To middle and low-income families, the rising cost of maintaining a nutritious diet is escalating beyond their financial means.
But that reality has been reinforced in the Food Costing in BC 2022 report which highlights the health cost challenges posed by food insecurity.
“Food insecurity is a significant public health issue,” said Dr. Geoff McKee, medical director of population and public health with the BC Centre for Disease Control (BCCDC).
“The price of food does not affect everyone equally and the root cause of household food insecurity is low incomes.”
The BCCDC collaborates with the provincial Ministry of Health and regional health authorities to monitor the average cost of a nutritious diet in B.C. for a family of four.
The food costing report is typically conducted every two years, but this is the first report done since 2017 due to delays caused by the COVID-19 pandemic.
According to the report, average monthly costs in 2022 across the five regional health authorities ranged from $1,193 to $1,366.
It determined that for households on a low income, after paying rent the cost of a nutritious diet is prohibitive, stating almost 15 per cent, 732,000 people in B.C., struggle to put food on the table.
“Household food insecurity takes a major toll on people’s physical and mental health, social and emotional well-being, and on our provincial health care system,” said Dr. Charmaine Enns, medical health officer for Island Health.
Those sentiments were echoed by Dr. Fatemah Sabet, medical health officer for Interior Health, who says all three levels of government – federal, provincial, and civic – need to collaborate on finding equity-based solutions.
“Food insecurity is a very complex problem and we need governments and food security organizations to work together to address the root causes behind it,” Sabet said.
She noted housing affordability is one of those key root causes, with increased rental and mortgaged housing costs.
“This report shows the difficulty many people on lower incomes face after the subtraction of housing and food costs, there is not much left for families to live on,” Sabet said.
While the solutions are as complex as the food insecurity problems, Sabet said the intent of the report is to start more discussions, more collaboration, toward finding some answers.
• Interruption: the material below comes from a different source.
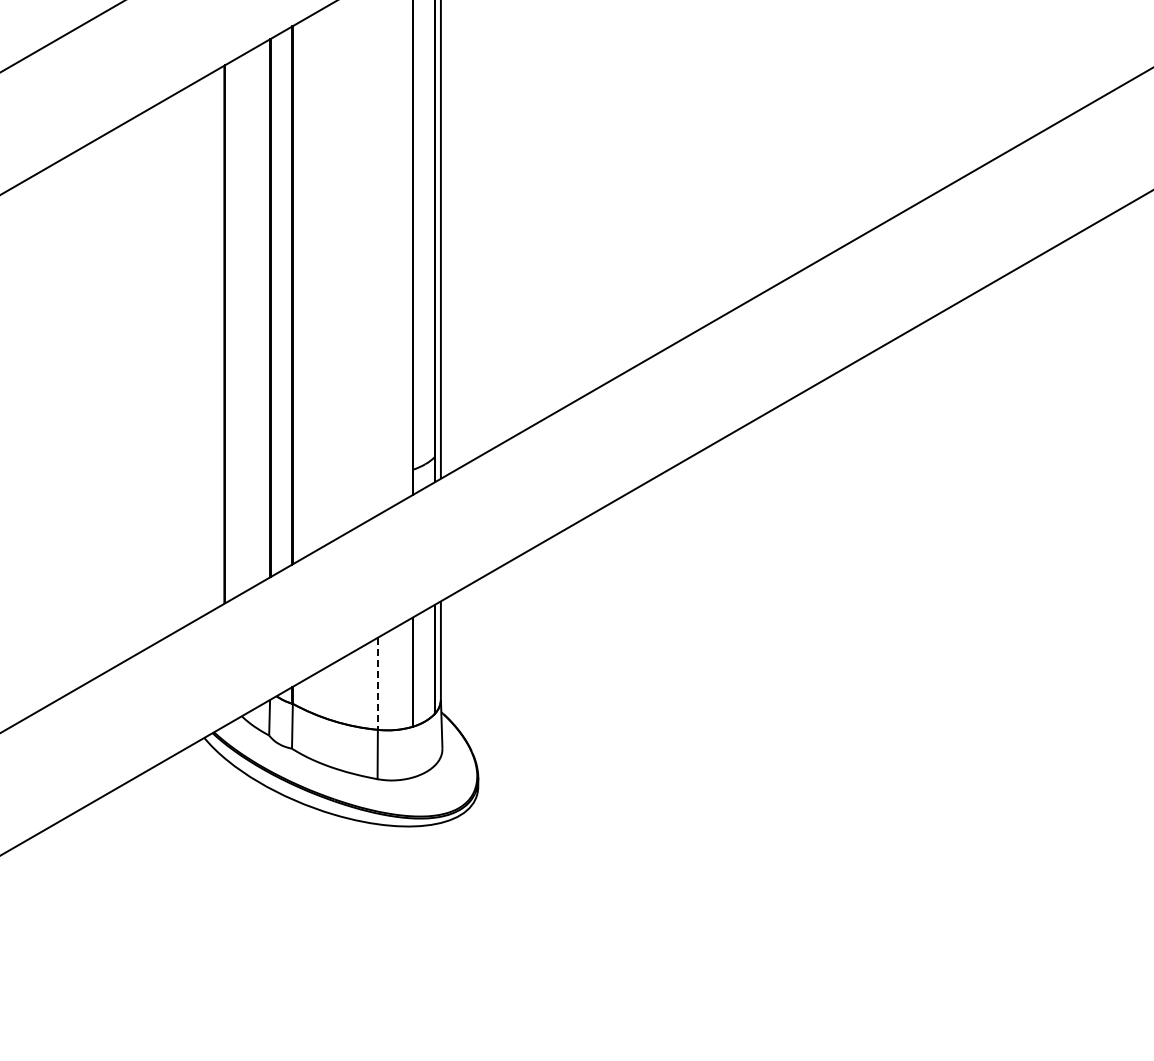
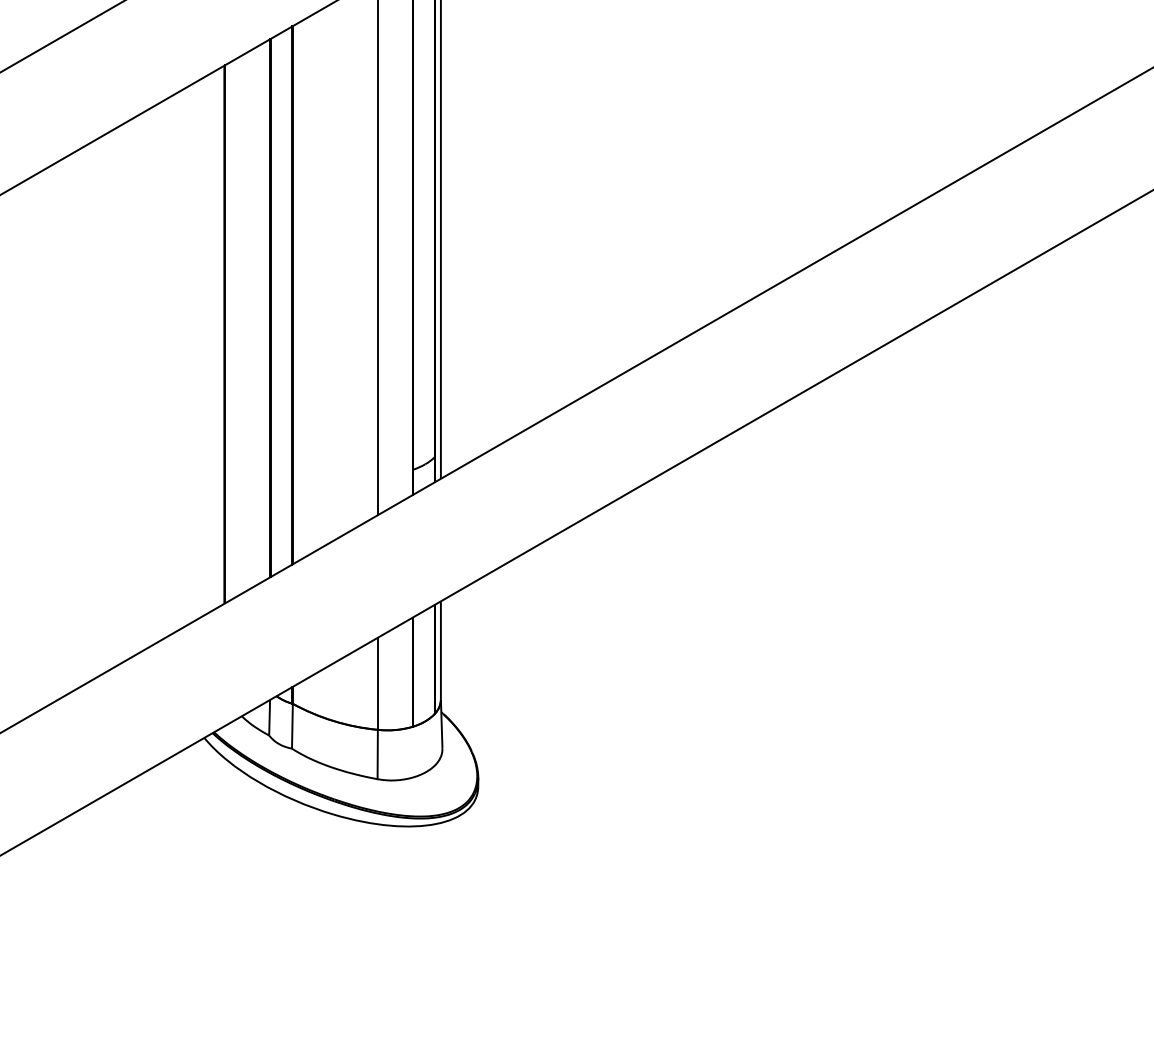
line at (377, 258): none -> present
line at (377, 684): dashed -> solid
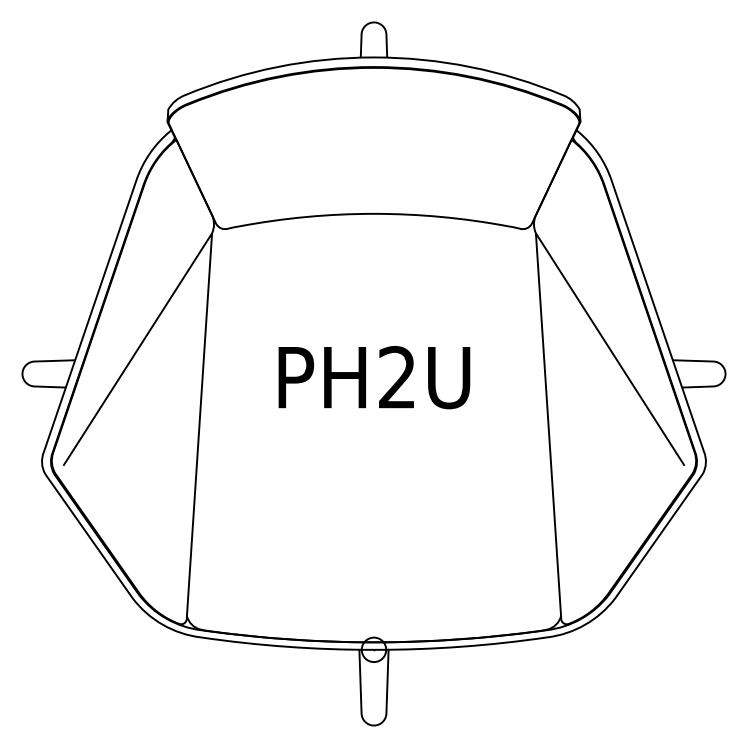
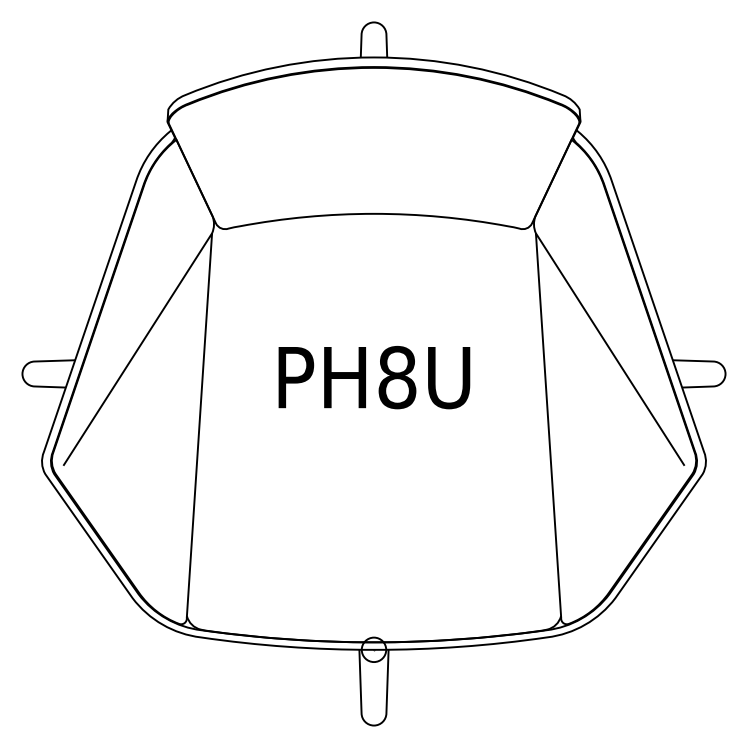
text at (397, 377): PH2U -> PH8U
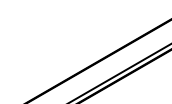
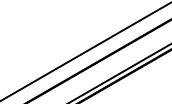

Otherwise, the report cites a growing health toll- babies, children and youth experience an increased risk of anemia, lower nutrient intake, asthma and hospitalization along with having poorer school academic outcomes and social skills; adults suffer higher rates of chronic disease such as diabetes, heart disease, high blood pressure, social isolation, depression and sleep anxiety.
“Food insecurity has a lot of impacts on our physical, mental and emotional well-being, problems that need to be addressed. This report highlights that and hopefully can generate some talking points for discussions going forward,” she said.